HOFFMAN — A roads project in the Sandhills Game Lands has been put on hold after stirring up some opposition in Richmond and Moore counties.
At Tuesday night’s board meeting, Richmond County Commissioner Don Bryant talked about a plan he had read about in The Pilot, Moore County’s newspaper, that would lay down gravel on the roads in the SGL — a plan he is not happy about.
“My major concern is the harm that will be done to the natural environment (of the game lands),” Bryant told the Daily Journal.
The purpose of the SGL, according to a draft management plan, is to conserve and manage rare habitats and provide wildlife-related recreational opportunities to North Carolinians.
“We have been working on a game lands management plan for the Sandhills Game Lands and through this planning process — which included public input, staff input and engineering assessments — we identified needs for access and road improvements,” said Erik Christofferson, deputy director of operations for the N.C. Wildlife Resources Commission.
Ginny Inman, a spokeswoman with the N.C. Department of Transportation, said DOT crews were assisting the commission in the project.
Bryant, who has property adjacent to the SGL, said it was formed to protect and provide a habitat for the longleaf pine.
“For the headed shoulders on each side of the gravel roads, it would be necessary to clear over 177 acres of land,” he said.
Bryant said aside from the land loss, there are other reasons to object to the graveling of the roads.
“Foremost is the gravel is not a user-friendly surface for dogs, horses, nor people on foot,” he said. “Dogs don’t want to run on something like that. People don’t even want to walk on it.”
Commissioners voted to send a letter stating the county’s opposition to the project.
The SGL covers about 63,000 acres, two-thirds of which is in Richmond County.
“The potential of attracting more tourism through recreational use would be harmed by the gravel surfacing,” Bryant said.
Christofferson said the project would cost $1 million.

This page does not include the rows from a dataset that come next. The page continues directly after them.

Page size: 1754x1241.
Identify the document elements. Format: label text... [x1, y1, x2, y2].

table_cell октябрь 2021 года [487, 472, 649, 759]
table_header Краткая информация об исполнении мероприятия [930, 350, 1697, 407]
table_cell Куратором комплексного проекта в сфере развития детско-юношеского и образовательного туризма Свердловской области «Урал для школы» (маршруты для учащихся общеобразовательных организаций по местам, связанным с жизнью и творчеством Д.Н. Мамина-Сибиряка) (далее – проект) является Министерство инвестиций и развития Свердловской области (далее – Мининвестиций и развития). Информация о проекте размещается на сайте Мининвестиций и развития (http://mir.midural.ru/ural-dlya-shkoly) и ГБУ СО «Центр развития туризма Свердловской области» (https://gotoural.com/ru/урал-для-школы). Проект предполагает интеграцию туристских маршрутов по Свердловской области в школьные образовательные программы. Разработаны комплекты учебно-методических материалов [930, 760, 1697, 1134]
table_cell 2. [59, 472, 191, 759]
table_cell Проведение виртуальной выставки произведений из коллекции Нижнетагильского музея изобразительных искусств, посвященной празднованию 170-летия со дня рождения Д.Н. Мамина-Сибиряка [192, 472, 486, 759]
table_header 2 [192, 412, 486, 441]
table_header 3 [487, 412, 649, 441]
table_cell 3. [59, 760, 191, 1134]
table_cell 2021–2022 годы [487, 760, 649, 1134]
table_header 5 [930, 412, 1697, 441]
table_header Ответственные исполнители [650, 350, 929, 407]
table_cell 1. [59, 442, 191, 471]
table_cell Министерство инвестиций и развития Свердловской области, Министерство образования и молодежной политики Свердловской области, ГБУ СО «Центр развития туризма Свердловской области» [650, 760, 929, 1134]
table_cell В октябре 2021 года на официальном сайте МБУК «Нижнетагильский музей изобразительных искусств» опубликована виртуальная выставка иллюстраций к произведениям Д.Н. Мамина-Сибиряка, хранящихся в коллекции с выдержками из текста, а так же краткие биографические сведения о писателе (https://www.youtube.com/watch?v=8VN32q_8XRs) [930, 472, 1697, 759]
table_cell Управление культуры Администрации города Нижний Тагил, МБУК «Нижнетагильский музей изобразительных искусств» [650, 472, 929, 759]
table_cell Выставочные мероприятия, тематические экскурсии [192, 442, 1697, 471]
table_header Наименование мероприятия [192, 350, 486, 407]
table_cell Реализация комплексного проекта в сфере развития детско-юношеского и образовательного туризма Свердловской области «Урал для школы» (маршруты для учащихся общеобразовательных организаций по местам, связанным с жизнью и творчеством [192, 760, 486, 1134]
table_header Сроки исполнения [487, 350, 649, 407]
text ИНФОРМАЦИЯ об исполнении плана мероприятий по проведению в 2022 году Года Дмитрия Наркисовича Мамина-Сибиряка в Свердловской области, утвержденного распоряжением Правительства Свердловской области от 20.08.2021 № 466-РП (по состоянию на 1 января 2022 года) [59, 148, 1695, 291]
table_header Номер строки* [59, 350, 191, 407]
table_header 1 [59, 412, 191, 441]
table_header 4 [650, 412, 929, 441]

However, The Pilot reported 24.3 miles of sand roads in the SGL are slated to be graveled and widened in the next seven years at a cost of $3.3 million, citing a letter from Southern Pines attorney Marsh Smith.
Christofferson said that 75 percent of the funding for the projects comes from a recent increase in Pittman Robertson funds, a federal excise tax on firearms and ammunition. The remaining 25 percent comes from hunting license receipts.
“We’ve completed approximately one mile of road repairs on Nursery Lane,” he said, “and are working on several other small repair areas within the game lands.”
He added that the repair areas are about 60 percent complete and that the commission would like to finish the repairs, but has put the project on hold to meet and discuss it with those concerned.
“There has been a lot of concern in regards to horseback riding and the damage the gravel might do to the horses’ hooves,” Christofferson said. “The roads that were being repaired still contain a minimum of a 4-foot sand shoulder on each side of the road and in some areas a larger area on the other side of the ditches that were created, which can be utilized for this type of use.”
“They don’t need the gravel,” Bryant said. “It’s a waste of money and time, period.”
He said with the amount earmarked for the project, the SGL could benefit from the development of a state park, “which could include a maintained campground and information for seasonal fishing, hiking, horseback riding and hunting.”
“Revenues from tourism would bring regular returns on the investment, and there would also be some employment created,” he said. “What a shame it would be to ruin a park of our invaluable natural environment while totally wasting valuable DOT funds.”